**DESCRIPTION OF THE TASK:** After locating the line that contains "9: (248, 1111)" in the data below, set down exactly that line and each one after it through the line that contains "50: (212, 1137)", and nothing more.

Keypoint correspondence data:
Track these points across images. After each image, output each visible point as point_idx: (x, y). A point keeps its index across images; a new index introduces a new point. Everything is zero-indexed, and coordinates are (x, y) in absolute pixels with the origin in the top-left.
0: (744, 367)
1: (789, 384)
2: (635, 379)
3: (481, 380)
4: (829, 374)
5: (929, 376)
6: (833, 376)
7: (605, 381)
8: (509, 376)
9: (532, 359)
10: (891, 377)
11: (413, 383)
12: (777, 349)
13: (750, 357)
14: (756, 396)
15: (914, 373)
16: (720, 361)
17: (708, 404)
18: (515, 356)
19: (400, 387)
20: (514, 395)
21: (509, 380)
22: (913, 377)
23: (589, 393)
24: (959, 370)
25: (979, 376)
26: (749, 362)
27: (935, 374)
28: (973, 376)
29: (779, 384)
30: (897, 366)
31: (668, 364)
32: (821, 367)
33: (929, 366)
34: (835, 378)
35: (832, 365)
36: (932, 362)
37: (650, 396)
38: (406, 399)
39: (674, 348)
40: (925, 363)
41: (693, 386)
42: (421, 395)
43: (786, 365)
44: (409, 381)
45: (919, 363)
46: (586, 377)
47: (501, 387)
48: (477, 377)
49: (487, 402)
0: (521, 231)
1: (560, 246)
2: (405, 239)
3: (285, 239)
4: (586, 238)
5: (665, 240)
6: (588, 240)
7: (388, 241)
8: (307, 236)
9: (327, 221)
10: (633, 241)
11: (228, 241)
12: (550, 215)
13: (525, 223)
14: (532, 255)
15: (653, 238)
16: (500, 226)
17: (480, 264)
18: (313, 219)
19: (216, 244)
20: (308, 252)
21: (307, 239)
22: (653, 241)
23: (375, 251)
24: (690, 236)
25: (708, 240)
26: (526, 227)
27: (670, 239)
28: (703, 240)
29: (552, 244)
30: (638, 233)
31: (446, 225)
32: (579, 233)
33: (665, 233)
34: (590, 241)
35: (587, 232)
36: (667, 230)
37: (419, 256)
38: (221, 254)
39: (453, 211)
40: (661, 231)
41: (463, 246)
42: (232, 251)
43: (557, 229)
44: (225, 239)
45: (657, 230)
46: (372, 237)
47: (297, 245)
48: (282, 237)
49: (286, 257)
--
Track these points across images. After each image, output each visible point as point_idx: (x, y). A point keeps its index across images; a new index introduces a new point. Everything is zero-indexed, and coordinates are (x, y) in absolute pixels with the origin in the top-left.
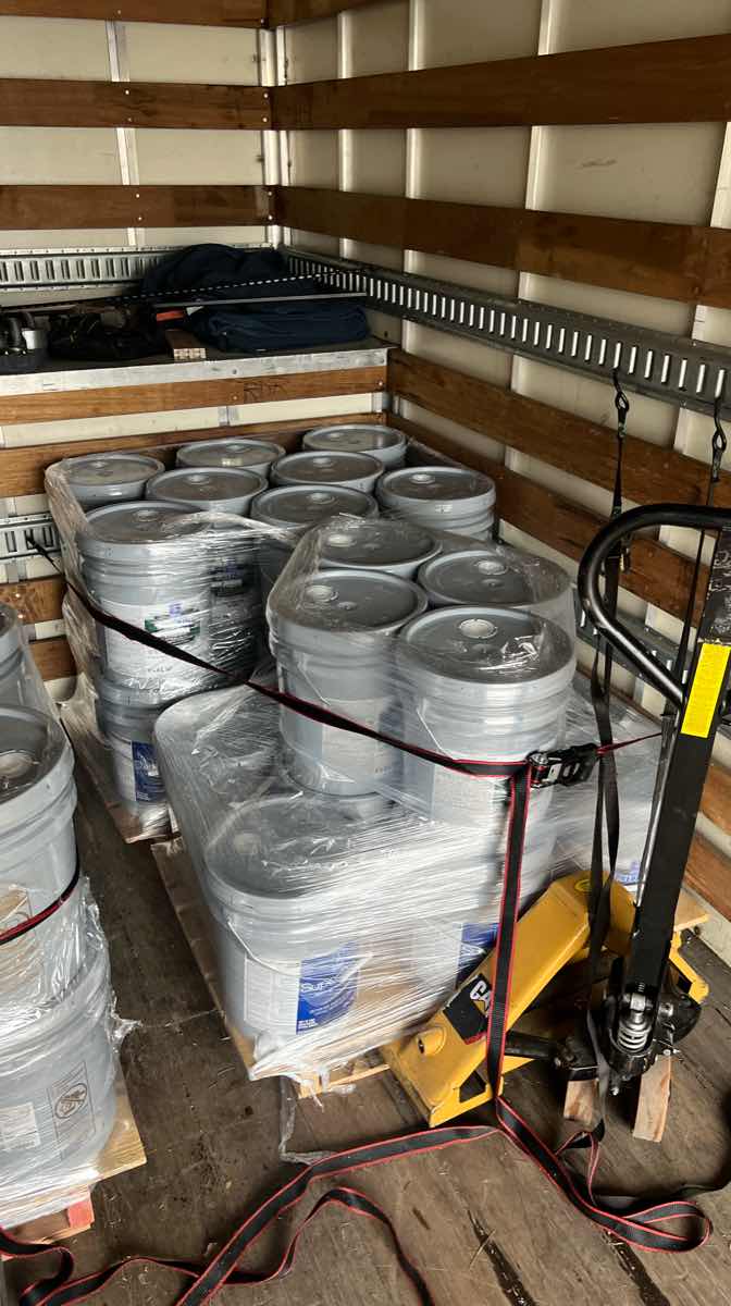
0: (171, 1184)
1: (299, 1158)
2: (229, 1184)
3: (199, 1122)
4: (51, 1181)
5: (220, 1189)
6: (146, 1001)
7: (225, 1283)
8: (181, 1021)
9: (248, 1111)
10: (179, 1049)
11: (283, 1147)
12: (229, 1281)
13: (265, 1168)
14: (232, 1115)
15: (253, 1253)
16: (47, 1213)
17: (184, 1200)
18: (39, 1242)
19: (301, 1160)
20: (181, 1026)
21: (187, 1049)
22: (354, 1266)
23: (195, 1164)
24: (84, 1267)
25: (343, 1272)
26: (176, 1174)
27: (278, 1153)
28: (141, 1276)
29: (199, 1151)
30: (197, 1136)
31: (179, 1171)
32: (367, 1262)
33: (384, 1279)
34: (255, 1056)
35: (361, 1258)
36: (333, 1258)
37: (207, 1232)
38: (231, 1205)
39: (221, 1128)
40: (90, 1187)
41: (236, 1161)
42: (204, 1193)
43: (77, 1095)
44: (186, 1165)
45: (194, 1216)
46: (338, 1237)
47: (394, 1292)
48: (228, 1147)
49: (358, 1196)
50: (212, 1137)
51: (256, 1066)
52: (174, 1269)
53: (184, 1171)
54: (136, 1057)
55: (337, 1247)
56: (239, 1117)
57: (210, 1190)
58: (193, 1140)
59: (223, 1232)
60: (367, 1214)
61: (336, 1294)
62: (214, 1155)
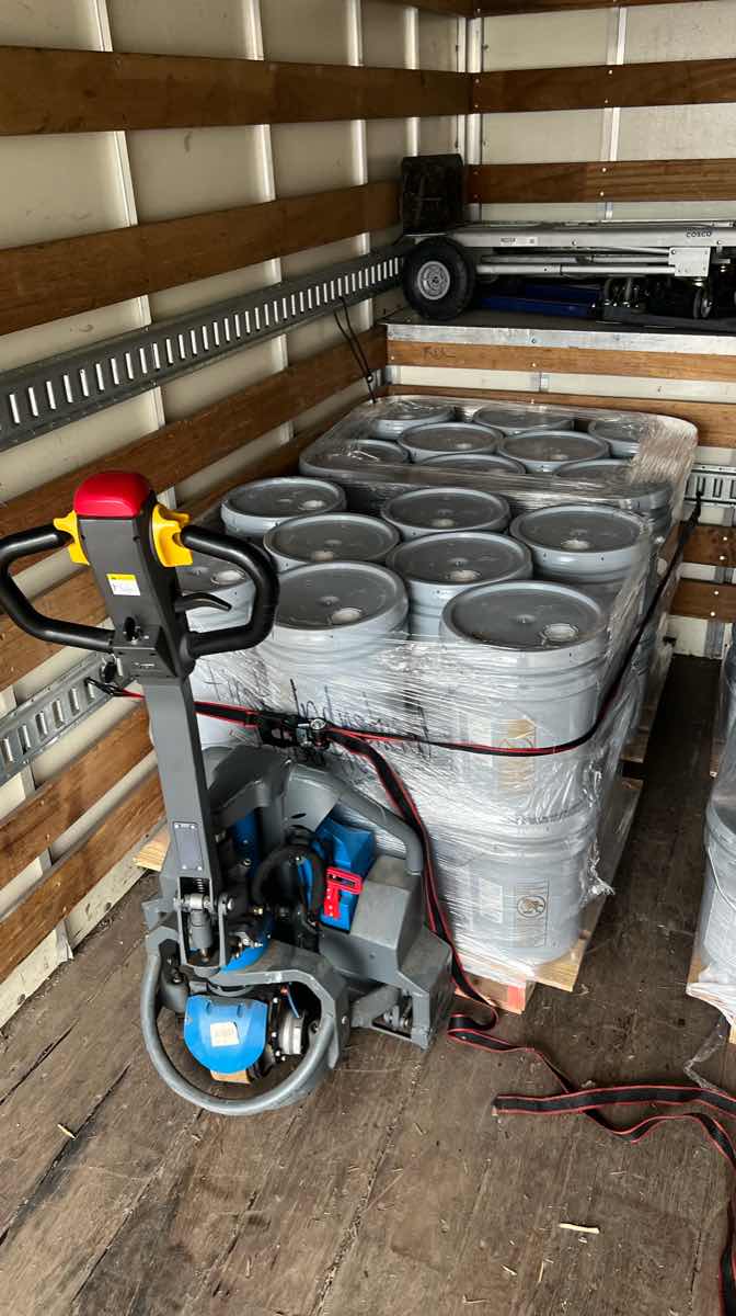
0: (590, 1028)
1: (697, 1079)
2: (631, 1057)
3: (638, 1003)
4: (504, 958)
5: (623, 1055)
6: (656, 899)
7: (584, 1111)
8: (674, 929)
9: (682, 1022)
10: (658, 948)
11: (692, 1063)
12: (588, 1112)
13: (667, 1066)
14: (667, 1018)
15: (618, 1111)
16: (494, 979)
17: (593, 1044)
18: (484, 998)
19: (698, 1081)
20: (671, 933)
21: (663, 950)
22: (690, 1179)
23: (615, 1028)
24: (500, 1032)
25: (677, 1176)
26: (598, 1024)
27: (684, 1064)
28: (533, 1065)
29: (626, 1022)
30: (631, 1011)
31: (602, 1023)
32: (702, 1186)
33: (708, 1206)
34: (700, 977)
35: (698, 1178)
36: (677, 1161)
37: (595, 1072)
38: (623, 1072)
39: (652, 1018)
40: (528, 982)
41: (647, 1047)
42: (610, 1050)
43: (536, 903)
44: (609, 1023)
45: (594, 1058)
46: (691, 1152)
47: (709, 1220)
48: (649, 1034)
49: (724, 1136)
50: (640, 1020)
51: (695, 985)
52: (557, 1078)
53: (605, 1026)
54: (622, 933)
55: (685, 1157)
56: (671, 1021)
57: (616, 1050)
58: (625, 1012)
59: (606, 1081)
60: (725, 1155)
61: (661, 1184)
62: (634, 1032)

**RESULT OF THE TASK:**
9: (248, 1111)
10: (179, 1049)
11: (283, 1147)
12: (229, 1281)
13: (265, 1168)
14: (232, 1115)
15: (253, 1253)
16: (47, 1213)
17: (184, 1200)
18: (39, 1242)
19: (301, 1160)
20: (181, 1026)
21: (187, 1049)
22: (354, 1266)
23: (195, 1164)
24: (84, 1267)
25: (343, 1272)
26: (176, 1174)
27: (278, 1153)
28: (141, 1276)
29: (199, 1151)
30: (197, 1136)
31: (179, 1171)
32: (367, 1262)
33: (384, 1279)
34: (255, 1056)
35: (361, 1258)
36: (333, 1258)
37: (207, 1232)
38: (231, 1205)
39: (221, 1128)
40: (90, 1187)
41: (236, 1161)
42: (204, 1193)
43: (77, 1095)
44: (186, 1165)
45: (194, 1216)
46: (338, 1237)
47: (394, 1292)
48: (228, 1147)
49: (358, 1196)
50: (212, 1137)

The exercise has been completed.